32 Thirdly, there is no ambiguity in s 36(2B)(a) and this provision is not susceptible of the construction for which the appellant contends. The principle of statutory construction referred to by Mason CJ and Deane J in Teoh at 287 therefore has no application in the construction of this statutory provision. The use of the word "reasonable" does not introduce ambiguity, although the assessment required under this provision may involve difficult questions of fact and degree. As indicated, the construction for which the appellant contends would, if adopted, involve reading into s 36(2B)(a) a requirement that has no basis in that provision. Such a reading would illegitimately "narrow the powers that Parliament has conferred upon administrative or ministerial decision-makers", to adopt the language of French J in Le v Minister for Immigration and Multicultural and Indigenous Affairs [2004] FCA 875 at [59] (concerning the status of international treaty obligations such as those under CROC in the exercise of power under s 501 of the Migration Act; appeal dismissed in Le v Minister for Immigration and Multicultural and Indigenous Affairs (2005) 215 ALR 521; special leave refused).
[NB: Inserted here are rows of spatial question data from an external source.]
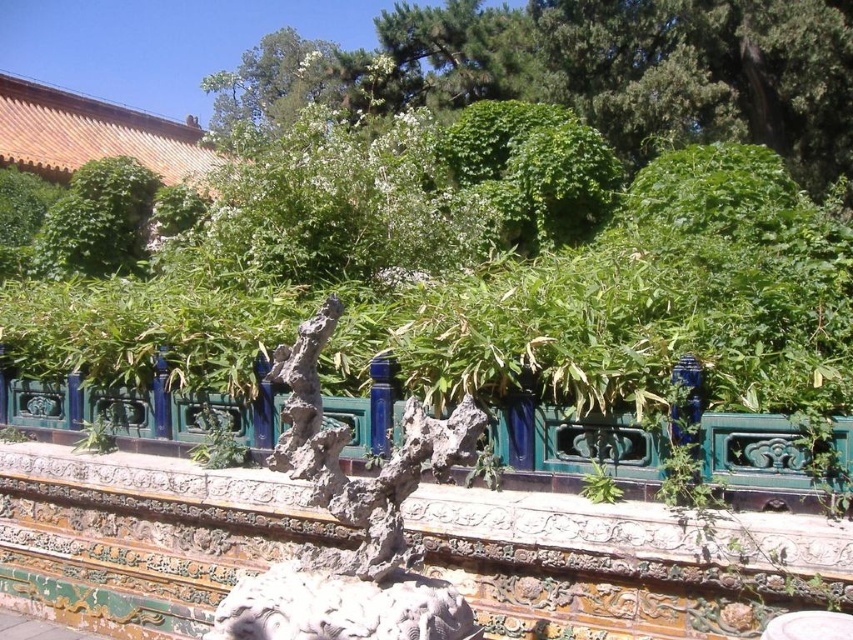
Question: Which point is farther to the camera?

Choices:
 (A) (120, 112)
 (B) (286, 625)

Answer: (A)

Question: Which point is closer to the camera?

Choices:
 (A) green glazed tile fence at center
 (B) green leafy bush at upper center

Answer: (A)

Question: Based on their relative distances, which object is nearer to the green leafy bush at upper left?

Choices:
 (A) green leafy tree at upper center
 (B) green leafy bush at upper center
 (C) green glazed tile fence at center
 (D) orange glazed tile roof at upper left

Answer: (D)

Question: Is green glazed tile fence at center to the left of green leafy bush at upper left from the viewer's perspective?

Choices:
 (A) no
 (B) yes

Answer: (A)

Question: Is green glazed tile fence at center bigger than green leafy bush at upper left?

Choices:
 (A) yes
 (B) no

Answer: (B)

Question: Does green leafy bush at upper left lie in front of green leafy tree at upper center?

Choices:
 (A) yes
 (B) no

Answer: (B)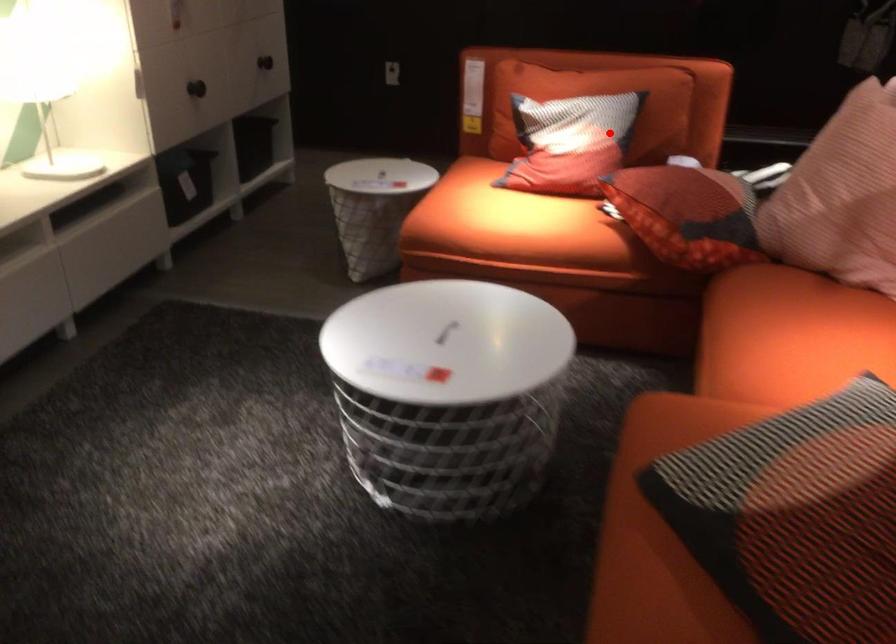
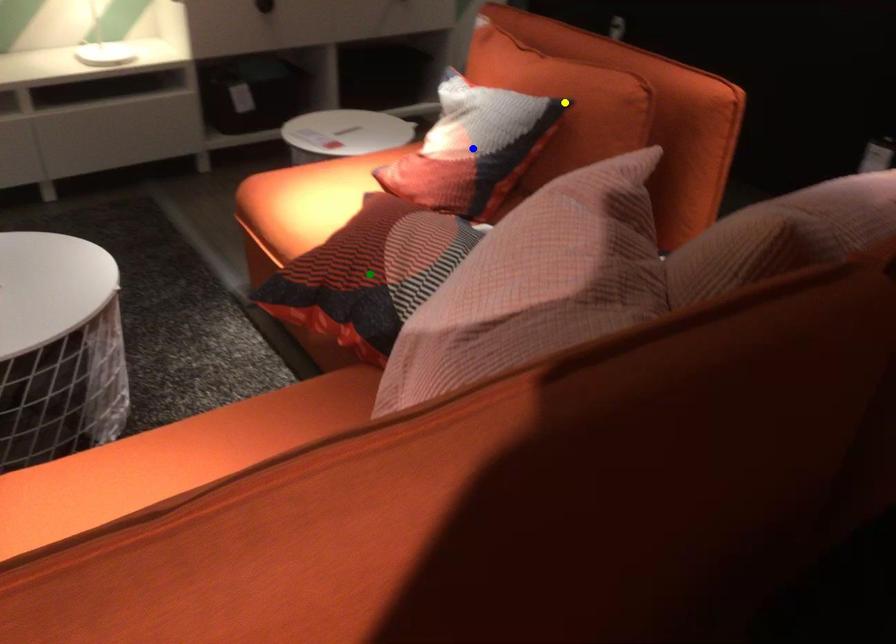
Question: I am providing you with two images of the same scene from different viewpoints. A red point is marked on the first image. You are given multiple points on the second image. Which point in image 2 is actually the same real-world point as the red point in image 1?

Choices:
 (A) yellow point
 (B) green point
 (C) blue point

Answer: (C)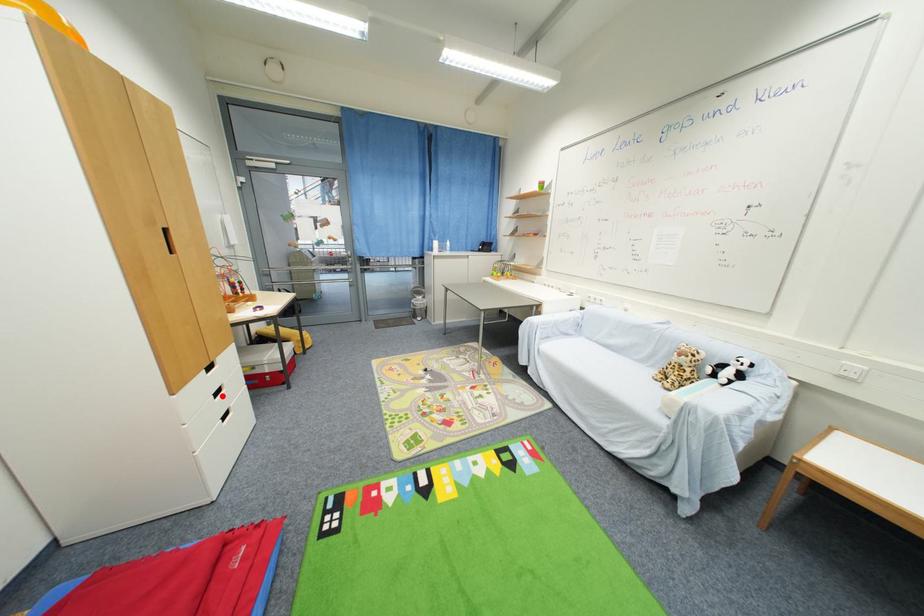
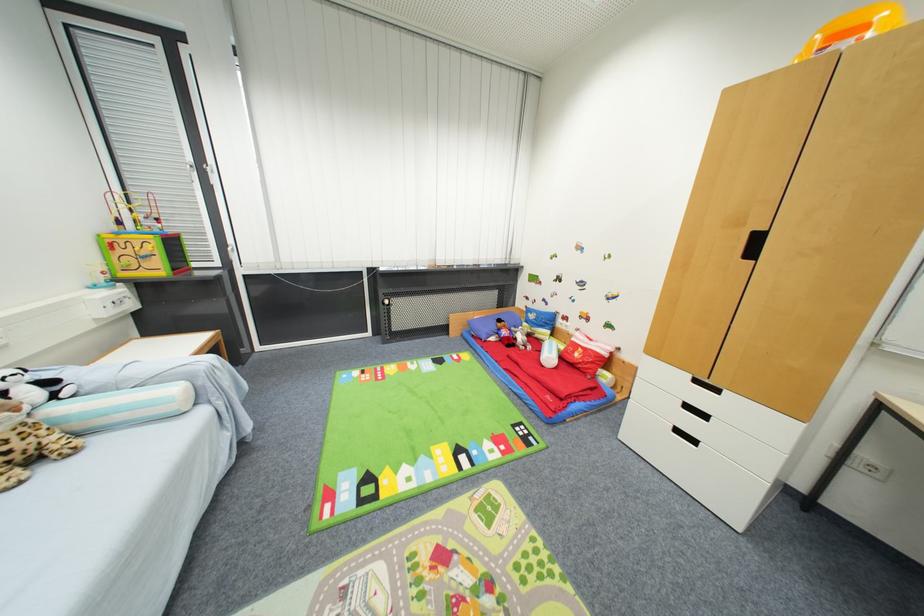
Question: I am providing you with two images of the same scene from different viewpoints. Given a red point in image1, look at the same physical point in image2. Is it:

Choices:
 (A) Closer to the viewpoint
 (B) Farther from the viewpoint

Answer: (B)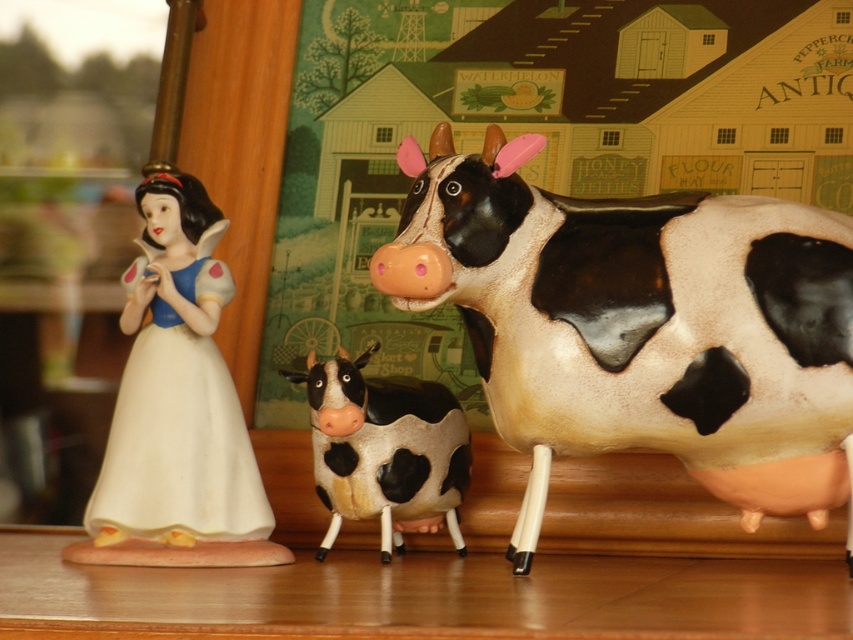
You are standing in front of a display featuring a Snow White figurine and a black and white glossy cow at right. If you want to take a closer look at the cow without moving your head, which object should you lean toward?

You should lean toward the black and white glossy cow at right because it is farther away from you at 3.74 feet compared to the Snow White figurine, so moving closer to it would require leaning in that direction.

You are standing in front of the wooden surface with Snow White and the cows. You want to place a small vase exactly at the point marked as point (676, 449). If your hand is 1.3 meters away from the surface, will you be able to reach the point without moving closer?

The distance of point (676, 449) from the camera is 1.20 meters. Since your hand is 1.3 meters away from the surface, you are slightly farther than the required distance. Therefore, you need to move closer by approximately 0.1 meters to reach the point.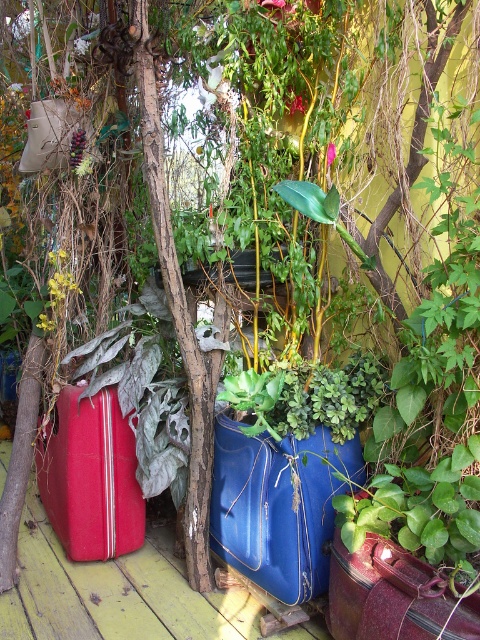
Question: Which of the following is the closest to the observer?

Choices:
 (A) matte red suitcase at lower left
 (B) glossy blue suitcase at center
 (C) rusty metallic suitcase at center
 (D) matte red suitcase at left

Answer: (C)

Question: Considering the relative positions of matte red suitcase at left and rusty metallic suitcase at center in the image provided, where is matte red suitcase at left located with respect to rusty metallic suitcase at center?

Choices:
 (A) left
 (B) right

Answer: (A)

Question: Which point is closer to the camera?

Choices:
 (A) (64, 396)
 (B) (339, 456)
 (C) (156, 628)

Answer: (C)

Question: Can you confirm if matte red suitcase at left is thinner than rusty metallic suitcase at center?

Choices:
 (A) yes
 (B) no

Answer: (B)

Question: Where is matte red suitcase at lower left located in relation to glossy blue suitcase at center in the image?

Choices:
 (A) left
 (B) right

Answer: (A)

Question: Based on their relative distances, which object is farther from the matte red suitcase at lower left?

Choices:
 (A) glossy blue suitcase at center
 (B) rusty metallic suitcase at center
 (C) matte red suitcase at left

Answer: (B)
See also, for example, AB v Minister for Immigration and Citizenship (2007) 96 ALD 53 at 63 [27] (Tracey J); Re Tracey (2011) 80 NSWLR 261 at 268 [30]-[31] (Spigelman CJ, with whom Beazley J agreed); and Sneddon v Minister for Justice (Cth) (2013) 306 ALR 452 at 468 [53] (Davies J).
33 Finally, in this case, the decision to refuse a protection visa to the appellant did not amount to action concerning children within the meaning of article 3(1) of CROC and, in consequence, article 3(1) of CROC was not engaged on any view. Accepting that a broad reading of article 3(1) is appropriate (see Teoh at 289) for the reasons already stated, the decision did not concern the appellant's dependent children and did not involve an alteration in their circumstances.
34 This is not to say that the circumstances of dependent children who are not applicants for protection must necessarily be left out of account or their interests treated as merely secondary in an assessment of whether it is reasonable for a protection visa applicant to relocate to another part of the country. The claims made by the visa applicant about his own circumstances and the other material before the decision-maker will shape the extent to which these matters fall for consideration. In the appellant's case, as previously noted, the appellant's claims about the circumstances of his dependent children were limited; and the Tribunal's assessment and findings were wholly responsive to the claims made by the appellant concerning his family and the issues raised on the materials before the Tribunal.
35 There is, however, nothing in the terms of ss 36(2)(aa) or 36(2B)(a) of the Migration Act that warrants the conclusion that in making an assessment of relocation under s 36(2B)(a) primary consideration be given to the best interests of children.